Continue EDSA fight - Guingona
Keep the spirit alive.
Senate Minority Leader Teofisto Guingona said this yesterday as he urged Filipinos to keep the spirit of people power alive not only during the annual celebration of the bloodless EDSA revolt this month but every day of their life.
In his weekly radio program, Guingona said the EDSA revolt culminated only on Feb. 25, 1986 but began 14 years before when dictator Ferdinand Marcos declared martial law.
He said martial law had distorted the values of the Filipinos and those values were corrected by the bloodless revolution.

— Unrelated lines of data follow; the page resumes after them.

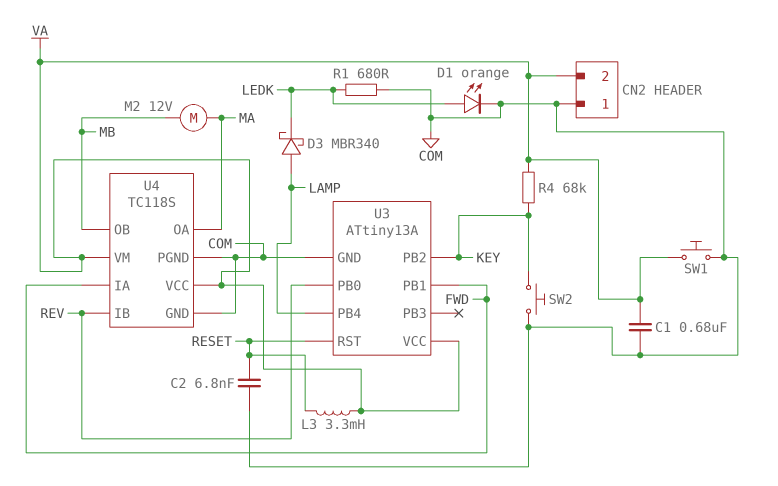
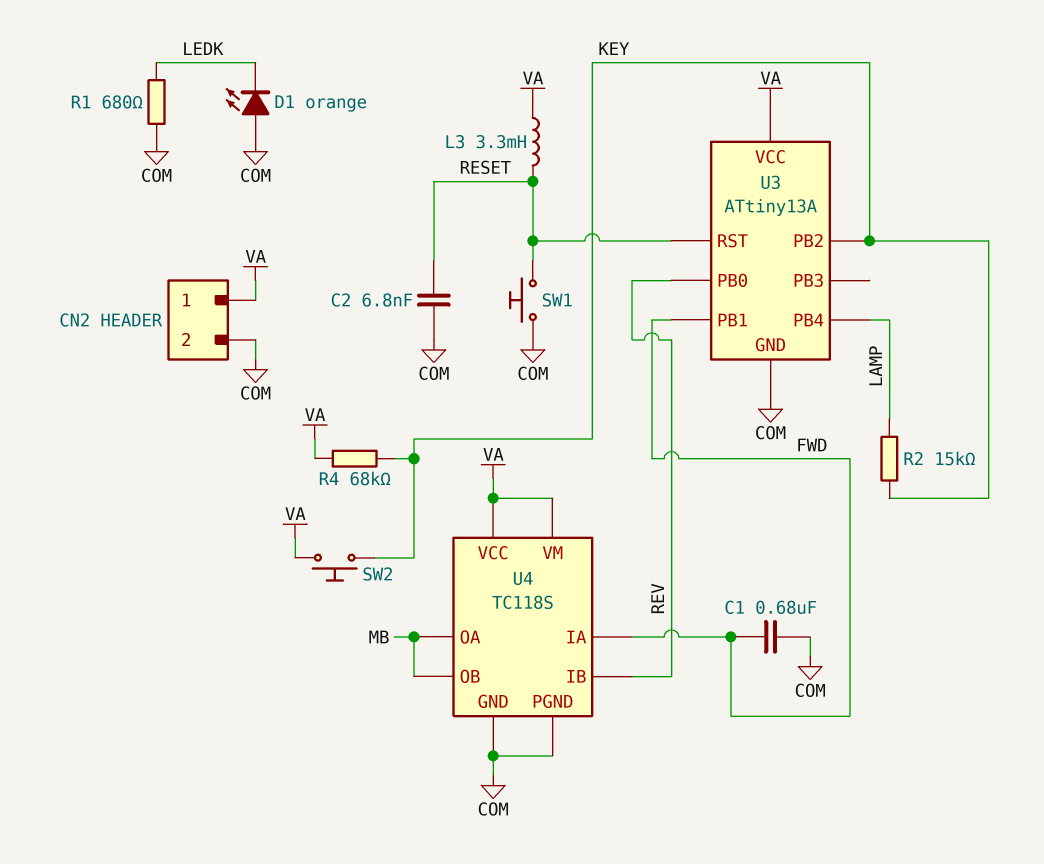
C1: 680nF (COM, VA) -> 680nF (COM, FWD)
CN2 pin 1: COM -> VA
CN2 pin 2: VA -> COM
D1: LED orange (A LEDK, K COM) -> LED orange (A COM, K LEDK)
D3: schottky MBR340 (A LAMP, K LEDK) -> none
M2: motor 12V (MA, MB) -> none
R2: none -> 15k (KEY, LAMP)
SW1: button (COM, VA) -> button (COM, RESET)
SW2: button (COM, KEY) -> button (KEY, VA)
U4 pin OA: MA -> MB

"The spirit of EDSA should be kept alive in our daily lives," he said. "EDSA renewed our values... It gave us the courage to be honest again and to be one."
Guingona lamented that although martial law had long been lifted, still many Filipinos espouse the wrong values it promoted.
"Now, instead of honesty is the best policy, it's making money is the best policy," he said.
He noted that even military values and traditions were distorted by martial rule because a lot of officers in the Armed Forces were promoted despite a lack of qualification.
He said the culture of "whom you know and not what you know" still prevails at this time.
The senator bewailed too that the influence of martial law's "dark days" is evident in the judiciary where judges' decisions are usually swayed by outside influence.
"Cases are decided not on the merits but on who called the judge," he said.